Gerakan Inklusi Sosial Anak Pekerja Migran merupakan bagian dari Program Peduli yang mulai diimplementasikan sejak 2014 atas dukungan dari pihak Pemerintah Australia melalui The Asia Foundation (TAF) yang fokus pada pendampingan kelompok-kelompok yang termarjinalkan di Indonesia dengan berbagai latar belakang penyebabnya. Selama lima tahun terakhir, Program Peduli terhadap anak pekerja migran dilaksanakan di Provinsi Jawa Timur, Jawa Barat, Nusa Tenggara Barat, dan Nusa Tenggara Timur.
Direktur LPKP Jatim Anwar Sholihin mengungkapkan, selama ini anak pekerja migran tidak banyak mendapat perhatian, bahkan dianggap tidak ada persoalan. Namun, saat Program Peduli masuk di kantong-kantong pekerja migran dan melakukan pemetaan masalah, mereka menemukan berbagai persoalan yang terkait dengan anak-anak pekerja migran yang ditinggalkan orangtuanya.
Bahkan, hasil analisis LPKP dan organisasi masyarakat sipil di tingkat daerah menemukan persoalan anak pekerja migran yang sangat kompleks. ”Persoalan anak pekerja migran tidak seperti yang dibayangkan masyarakat bahwa anak pekerja migran itu, kan, sudah enak hidupnya karena bapak atau ibunya merantau, duitnya banyak,” ujar Manajer Program Peduli LPKP Sutiah.
Temuan di lapangan, anak-anak pekerja migran (mulai dari usia bawah lima tahun sampai 18 tahun) tumbuh dengan stigma negatif yang berdampak pada praktik diskriminasi. Pengasuhan umumnya dilakukan oleh kakek/nenek yang kondisi ekonominya terbatas sehingga mengalami penelantaran dan minim pengasuhan. Kondisi tersebut membuat anak-anak pekerja migran rentan dari berbagai kekerasan, perlakuan salah, dan eksploitasi.
Pengasuhan yang buruk juga membuat anak-anak salah pergaulan, bahkan beberapa anak mengalami kehamilan di usia muda dan menjadi korban perkawinan anak, termasuk praktik aborsi ilegal. Beberapa anak pekerja migran juga berhadapan dengan hukum karena terlibat berbagai kasus.

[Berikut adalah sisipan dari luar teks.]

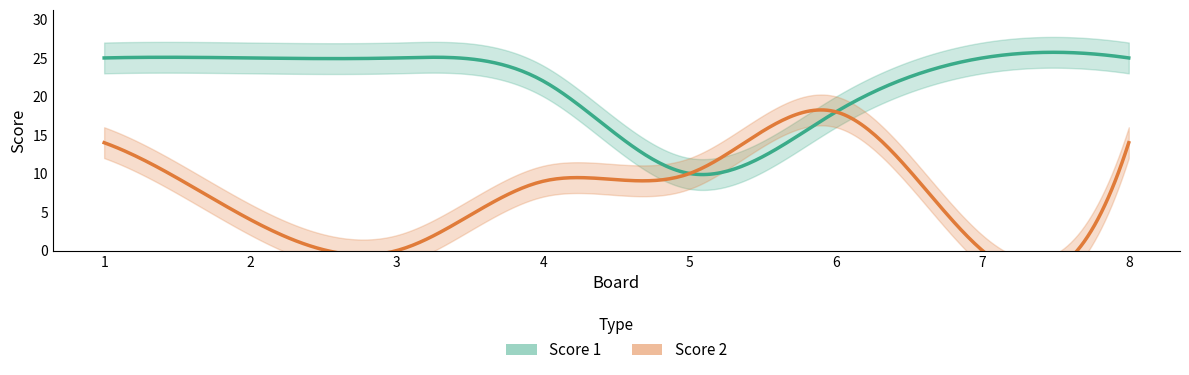

What is the maximum value for Score 2?

18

Di sisi lain, sejumlah anak pekerja migran yang ditinggal orangtuanya bekerja di luar negeri juga bermasalah dalam administrasi kependudukan karena tidak terdata dalam daftar kartu keluarga yang mengasuhnya. Selain pendidikan terbatas, akses ke layanan bantuan sosial juga terbatas.
Membuka mata banyak pihak
Dari berbagai situasi anak-anak pekerja migran itulah, Gerakan Inklusi Sosial Anak pekerja Migran masuk ke kantong-kantong pekerja migran di empat provinsi bersama pemerintah desa, memberikan penguatan kepada warga setempat, dan pendampingan terhadap anak-anak pekerja migran.
”Program ini membuka mata dari yang tadinya tidak kelihatan menjadi kelihatan, bahkan mereka terkejut ketika tahu ada persoalan yang mereka hadapi. Beberapa desa akhirnya siap membuat peraturan desa terkait pemenuhan hak anak pekerja migran,” kata Anwar.
Program terhadap anak pekerja migran mendapat apresiasi dari pemerintah daerah dan pemerintah pusat. Direktur Pelayanan Sosial Dasar Kementerian Desa Pembangunan Desa Tertinggal dan Transmigrasi Bito Wikantosa menyatakan, anak-anak pekerja migran juga menjadi bagian dari perhatian kementeriannya.
Sandra Hamid, Country Representative The Asia Foundation, menyampaikan apreasiasi kepada LPKP dan organisasi masyarakat sipil serta semua pihak yang terlibat dalam Gerakan Inklusi Sosial Anak Pekerja Migran. ”Kami berharap Program Peduli bisa direplikasi dan diselaraskan dengan program pemerintah sehingga semua anak pekerja migran di Indonesia terpenuhi haknya dan meraih cita-citanya,” katanya.
Dialog dan peluncuran Modul Pengasuhan Anak Pekerja Migran Berbasis Budaya juga dihadiri Aedhan Whyatt (DFAT) dan Deputi Perlindungan Anak Kementerian Pemberdayaan Perempuan dan Perlindungan Anak Nahar serta Wakil Gubernur Jatim Emil Dardak.